By Miriam Díez i Bosch
VATICAN CITY, OCT. 21, 2008 (Zenit.org).- The Church is not distant from the communication age, but has participated in it from the start with «decision and courage,» says a Vatican official.
Archbishop Claudio Celli, president of the Pontifical Council for Social Communications, spoke about the Church and the media world at an Oct. 14 event in Rome to celebrate the signing of an agreement between the company Telefónica and the Latin American bishops’ council.
Noting various such agreements that have made Church communication more effective, the archbishop said that the «objective of all this effort is not just reducing the costs of communication, which is in itself important. But we don’t forget that, in the midst of the information era, there are still an infinite number of communities and people who have difficulties in accessing and participating in the daily social dialogue established by the new technologies.
«To facilitate this access is to multiply the beneficiaries of the banquet of culture.»

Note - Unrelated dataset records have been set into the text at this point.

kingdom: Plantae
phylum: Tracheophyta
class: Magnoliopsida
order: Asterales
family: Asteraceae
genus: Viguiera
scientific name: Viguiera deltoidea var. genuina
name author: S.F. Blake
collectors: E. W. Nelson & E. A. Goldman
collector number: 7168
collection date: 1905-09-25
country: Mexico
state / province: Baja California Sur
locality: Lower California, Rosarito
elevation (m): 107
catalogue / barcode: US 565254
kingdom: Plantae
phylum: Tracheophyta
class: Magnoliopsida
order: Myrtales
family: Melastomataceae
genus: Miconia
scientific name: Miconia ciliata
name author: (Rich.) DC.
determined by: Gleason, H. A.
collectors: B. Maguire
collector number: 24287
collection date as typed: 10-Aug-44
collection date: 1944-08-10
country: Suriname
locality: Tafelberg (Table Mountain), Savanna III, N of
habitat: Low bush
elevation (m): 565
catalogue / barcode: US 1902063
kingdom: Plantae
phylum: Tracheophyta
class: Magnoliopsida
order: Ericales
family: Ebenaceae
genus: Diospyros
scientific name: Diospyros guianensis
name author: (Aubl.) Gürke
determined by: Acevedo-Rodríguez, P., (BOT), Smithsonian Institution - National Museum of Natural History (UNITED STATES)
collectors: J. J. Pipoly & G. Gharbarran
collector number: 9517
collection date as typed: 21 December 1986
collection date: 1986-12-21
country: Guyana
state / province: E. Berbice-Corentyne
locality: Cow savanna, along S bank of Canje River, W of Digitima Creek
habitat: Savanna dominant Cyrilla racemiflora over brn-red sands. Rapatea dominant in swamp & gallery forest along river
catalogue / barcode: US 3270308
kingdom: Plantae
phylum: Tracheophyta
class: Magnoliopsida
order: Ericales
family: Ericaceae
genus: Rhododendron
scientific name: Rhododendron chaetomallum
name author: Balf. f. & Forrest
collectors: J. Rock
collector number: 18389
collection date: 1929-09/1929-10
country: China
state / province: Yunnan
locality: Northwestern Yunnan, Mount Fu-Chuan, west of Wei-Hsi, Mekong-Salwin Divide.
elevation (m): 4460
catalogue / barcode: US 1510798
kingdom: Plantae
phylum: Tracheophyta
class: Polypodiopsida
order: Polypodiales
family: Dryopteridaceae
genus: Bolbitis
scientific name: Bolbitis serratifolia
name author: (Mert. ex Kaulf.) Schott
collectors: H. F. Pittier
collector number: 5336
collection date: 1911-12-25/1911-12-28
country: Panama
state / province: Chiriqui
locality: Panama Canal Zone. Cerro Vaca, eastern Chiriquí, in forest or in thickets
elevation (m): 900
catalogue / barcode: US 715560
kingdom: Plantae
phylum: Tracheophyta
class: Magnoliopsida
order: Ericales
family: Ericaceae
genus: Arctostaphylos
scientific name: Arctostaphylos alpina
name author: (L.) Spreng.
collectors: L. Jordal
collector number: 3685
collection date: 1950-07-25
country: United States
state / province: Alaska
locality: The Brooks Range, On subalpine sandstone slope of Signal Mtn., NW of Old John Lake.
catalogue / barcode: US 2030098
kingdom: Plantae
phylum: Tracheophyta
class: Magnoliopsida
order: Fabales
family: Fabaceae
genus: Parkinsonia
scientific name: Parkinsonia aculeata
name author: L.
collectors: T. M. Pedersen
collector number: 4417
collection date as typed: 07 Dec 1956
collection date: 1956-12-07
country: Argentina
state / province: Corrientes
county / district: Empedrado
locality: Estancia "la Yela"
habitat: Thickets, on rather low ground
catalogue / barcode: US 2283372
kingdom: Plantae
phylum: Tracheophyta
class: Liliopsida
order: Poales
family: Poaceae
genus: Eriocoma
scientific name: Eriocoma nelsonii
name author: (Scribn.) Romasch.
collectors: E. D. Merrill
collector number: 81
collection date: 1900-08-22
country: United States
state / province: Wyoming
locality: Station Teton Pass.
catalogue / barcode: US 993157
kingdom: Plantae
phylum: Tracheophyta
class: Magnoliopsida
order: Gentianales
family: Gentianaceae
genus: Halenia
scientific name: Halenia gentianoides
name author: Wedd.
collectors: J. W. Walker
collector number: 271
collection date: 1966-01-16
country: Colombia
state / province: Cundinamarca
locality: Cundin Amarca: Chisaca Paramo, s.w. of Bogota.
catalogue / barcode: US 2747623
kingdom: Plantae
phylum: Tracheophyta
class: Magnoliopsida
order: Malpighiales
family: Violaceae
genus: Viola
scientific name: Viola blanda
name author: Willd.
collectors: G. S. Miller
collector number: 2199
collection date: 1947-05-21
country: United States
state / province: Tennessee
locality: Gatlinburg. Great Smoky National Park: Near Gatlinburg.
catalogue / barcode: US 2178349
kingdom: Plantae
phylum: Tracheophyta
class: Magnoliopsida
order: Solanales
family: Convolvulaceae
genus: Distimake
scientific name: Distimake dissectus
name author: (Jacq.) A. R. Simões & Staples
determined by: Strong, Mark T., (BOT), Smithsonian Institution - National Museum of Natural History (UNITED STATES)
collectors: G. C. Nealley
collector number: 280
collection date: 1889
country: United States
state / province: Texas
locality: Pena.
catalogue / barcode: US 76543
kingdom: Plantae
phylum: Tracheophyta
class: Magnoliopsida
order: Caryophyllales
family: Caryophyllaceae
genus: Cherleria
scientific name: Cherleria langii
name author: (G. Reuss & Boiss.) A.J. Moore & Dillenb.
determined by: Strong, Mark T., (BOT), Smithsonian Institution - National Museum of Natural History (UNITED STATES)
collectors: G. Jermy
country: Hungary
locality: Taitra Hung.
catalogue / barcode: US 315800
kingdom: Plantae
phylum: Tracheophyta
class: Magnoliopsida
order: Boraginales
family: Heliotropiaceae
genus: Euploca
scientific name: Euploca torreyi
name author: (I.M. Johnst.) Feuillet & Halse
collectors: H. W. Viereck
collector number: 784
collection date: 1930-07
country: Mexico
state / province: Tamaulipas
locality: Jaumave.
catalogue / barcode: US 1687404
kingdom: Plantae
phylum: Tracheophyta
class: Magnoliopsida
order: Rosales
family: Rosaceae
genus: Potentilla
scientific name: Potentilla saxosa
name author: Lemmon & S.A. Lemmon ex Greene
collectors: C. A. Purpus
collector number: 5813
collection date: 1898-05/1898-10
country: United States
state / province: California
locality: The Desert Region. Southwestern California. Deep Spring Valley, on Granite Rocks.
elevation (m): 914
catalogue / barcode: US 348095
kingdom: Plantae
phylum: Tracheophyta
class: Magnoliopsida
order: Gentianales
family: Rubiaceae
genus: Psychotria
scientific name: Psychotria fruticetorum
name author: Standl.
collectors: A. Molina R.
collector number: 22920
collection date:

In this regard, he recalled the words of Benedict XVI at a world congress for Catholic communication faculties last May: «It would be a tragedy for the future of humanity if the new instruments of communication, which permit the sharing of knowledge and information in a more rapid and effective manner, were not made accessible to those who are already economically and socially marginalized, or if it would contribute only to increasing the gap that separates those people from the new network that is developing at the service of human socialization, of information and of understanding.»
Archbishop Celli affirmed that the agreement with Telefónica would be most successful when it achieves the «inclusion of underprivileged communities, which also have a lot to communicate.»
«The objective of all communication in the heart of the Church is to generate a greater environment of communion and mutual service, in accord with the Gospel spirit,» he added. «An authentic living of communion becomes leaven in the dough, and increases the Church’s credibility when it proclaims the good news of the Lord in the pluralistic society of today.»